Can anyone help me with this. I thought pointer is a object that hold address of a variable. So when i minus a pointer to a pointer. it get this result.
int a = 2;
int b = 7;
int* c = &a;
int* d = &b;
int e = c - d; // = 3
int array[] = { 1, 2, 6, 4, 7, 8, 5, 3 };
int* f = &array[0];
int* g = &array[8];
int h = g - f; // = 8
You are right, a pointer holds address of an object in the memory. In C and C++ we can do pointer arithmetic which lets us subtract pointers from each other and more. Substracting pointers gives us the distance between the two addresses in the memory. The unit of the distance is determined by the pointer type. Meaning that subtracting two int*s will give you how many ints are your addresses apart. In your case variable e will be the distance between where a is stored in memory and where b is stored in the memory. Running your code I got e=1. Which I expect because a and b are defined right after each other so its expected that they will occupy two adjacent spaces on the stack but I guess its something that the compiler decides.

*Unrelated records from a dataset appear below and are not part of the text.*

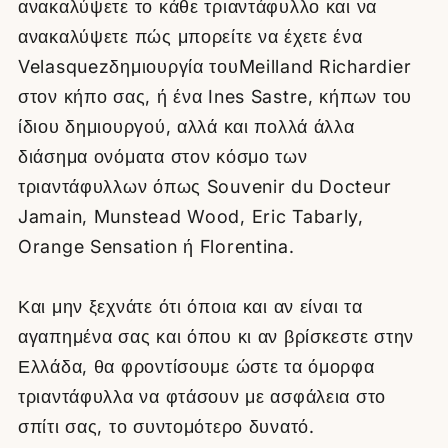
ανακαλύψετε το κάθε τριαντάφυλλο και να
ανακαλύψετε πώς μπορείτε να έχετε ένα
Velasquezδημιουργία τουMeilland Richardier
στον κήπο σας, ή ένα Ines Sastre, κήπων του
ίδιου δημιουργού, αλλά και πολλά άλλα
διάσημα ονόματα στον κόσμο των
τριαντάφυλλων όπως Souvenir du Docteur
Jamain, Munstead Wood, Eric Tabarly,
Orange Sensation ή Florentina.
Και μην ξεχνάτε ότι όποια και αν είναι τα
αγαπημένα σας και όπου κι αν βρίσκεστε στην
Ελλάδα, θα φροντίσουμε ώστε τα όμορφα
τριαντάφυλλα να φτάσουν με ασφάλεια στο
σπίτι σας, το συντομότερο δυνατό.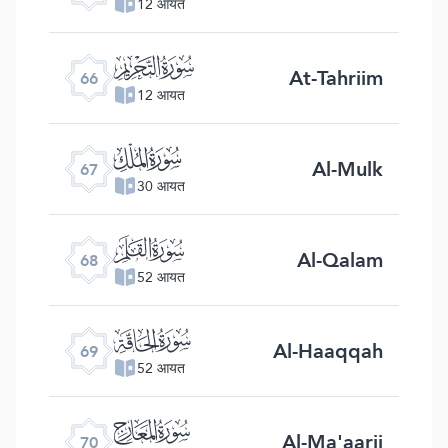
12 आयत
ﯯ
At-Tahriim
66
12 आयत
ﯰ
Al-Mulk
67
30 आयत
ﯱ
Al-Qalam
68
52 आयत
ﯲ
Al-Haaqqah
69
52 आयत
ﯳ
Al-Ma'aarij
70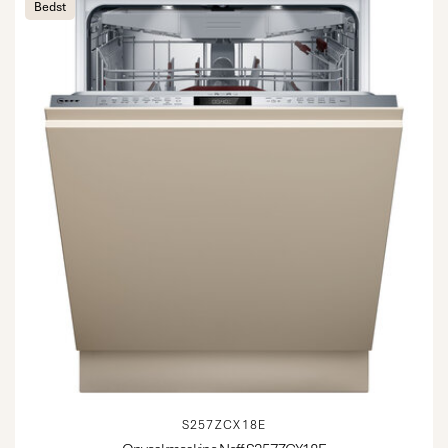
Bedst
S257ZCX18E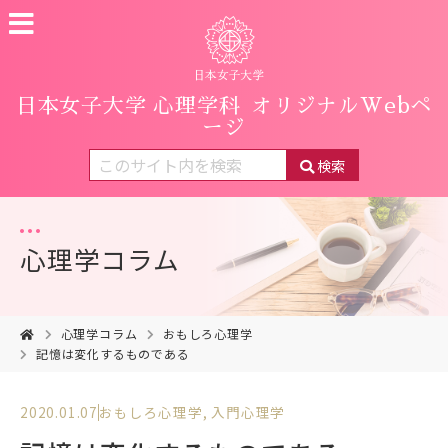
日本女子大学 心理学科
オリジナルWebペ
ージ
検索
心理学コラム
心理学コラム
おもしろ心理学
記憶は変化するものである
2020.01.07
おもしろ心理学
,
入門心理学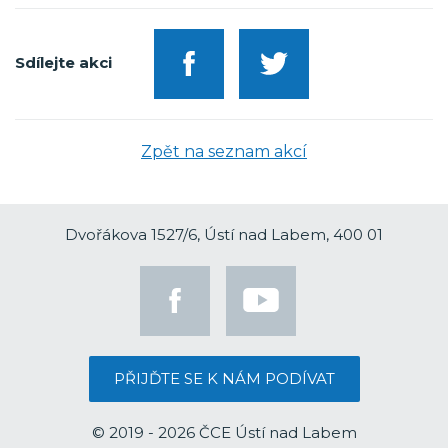
Sdílejte akci
Zpět na seznam akcí
Dvořákova 1527/6, Ústí nad Labem, 400 01
PŘIJĎTE SE K NÁM PODÍVAT
© 2019 - 2026 ČCE Ústí nad Labem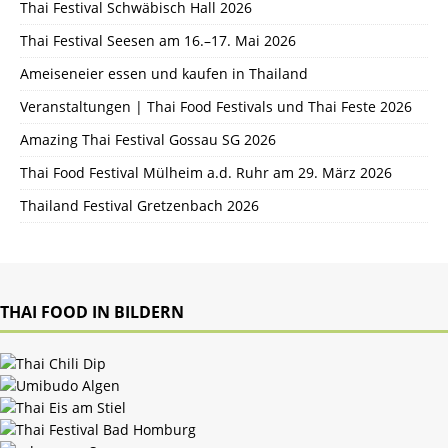
Thai Festival Schwäbisch Hall 2026
Thai Festival Seesen am 16.–17. Mai 2026
Ameiseneier essen und kaufen in Thailand
Veranstaltungen | Thai Food Festivals und Thai Feste 2026
Amazing Thai Festival Gossau SG 2026
Thai Food Festival Mülheim a.d. Ruhr am 29. März 2026
Thailand Festival Gretzenbach 2026
THAI FOOD IN BILDERN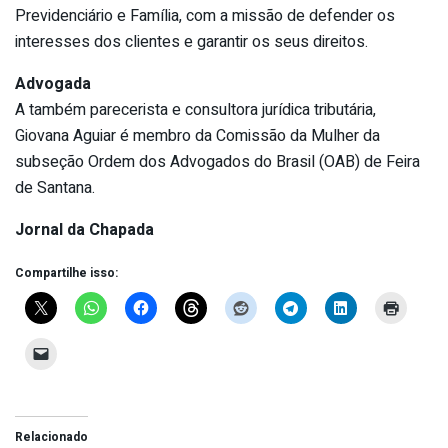
Previdenciário e Família, com a missão de defender os
interesses dos clientes e garantir os seus direitos.
Advogada
A também parecerista e consultora jurídica tributária,
Giovana Aguiar é membro da Comissão da Mulher da
subseção Ordem dos Advogados do Brasil (OAB) de Feira
de Santana.
Jornal da Chapada
Compartilhe isso:
Relacionado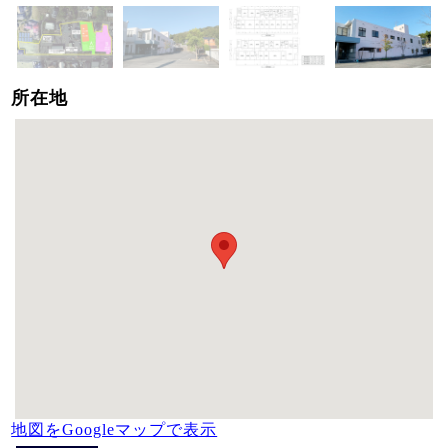
所在地
地図をGoogleマップで表示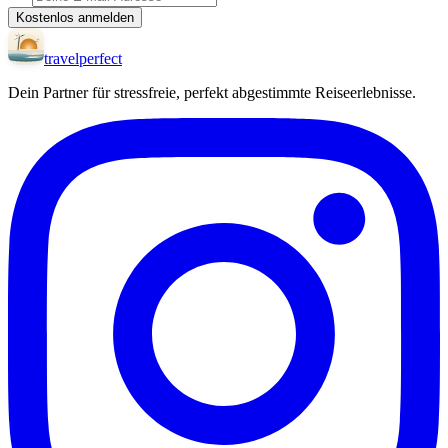
Kostenlos anmelden
travel
perfect
Dein Partner für stressfreie, perfekt abgestimmte Reiseerlebnisse.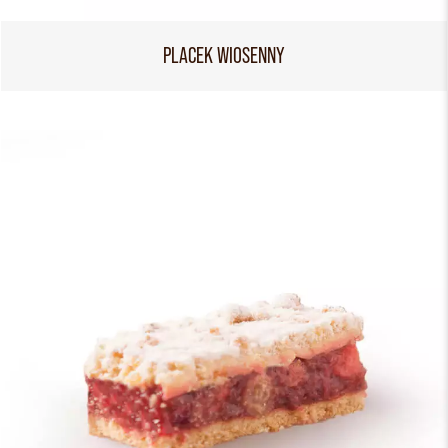
PLACEK WIOSENNY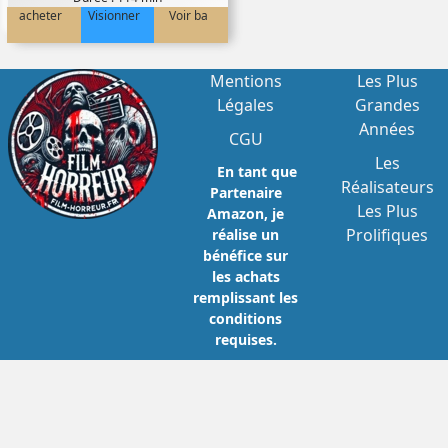
acheter
Visionner
Voir ba
Mentions
Les Plus
Légales
Grandes
Années
CGU
Les
En tant que
Réalisateurs
Partenaire
Les Plus
Amazon, je
Prolifiques
réalise un
bénéfice sur
les achats
remplissant les
conditions
requises.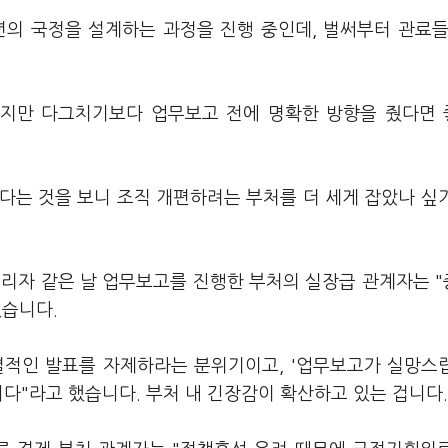
의 국정을 설계하는 과정을 진행 중인데, 벌써부터 관료들
이지만 다그치기보다 업무보고 전에 명확한 방향을 줬다면
다는 것을 보니 조직 개편하려는 부처를 더 세게 잡았나 싶
들리자 같은 날 업무보고를 진행한 부처의 실장급 관계자는 
했습니다.
별적인 발표를 자제하라는 분위기이고, '업무보고가 실망스
니다"라고 했습니다. 부처 내 긴장감이 확산하고 있는 겁니다.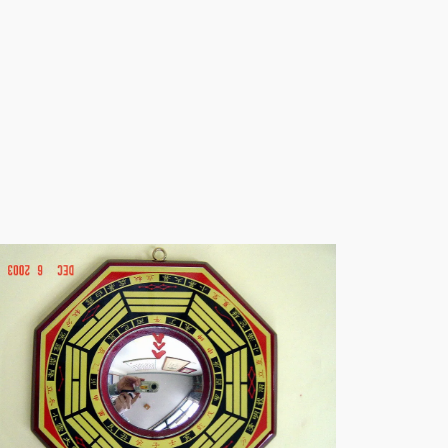
NT$330
到
NT$460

for arrays On the other hand, by definition all the elements are stored one after the other therefore the distance between the first and eighth element of any array is always 8. Also take a look at the code below:
int a = 2;
int b = 7;
int* c = &a;
int* d = &b;
int e = d - c; // e=1
//the unit of measurement for pointer subtraction is the type of the pointer
//therefore although first byte of b is stored 4 bytes (sizeof(int)) after the
//first byte of a, we get '1' as the distance. but we cast the pointer to another type
//say char, we get distance based on that type
int f= (char*)d-(char*)c;//f=4 or e*4 since sizeof(int)=4*sizeof(char) (on this particular environment)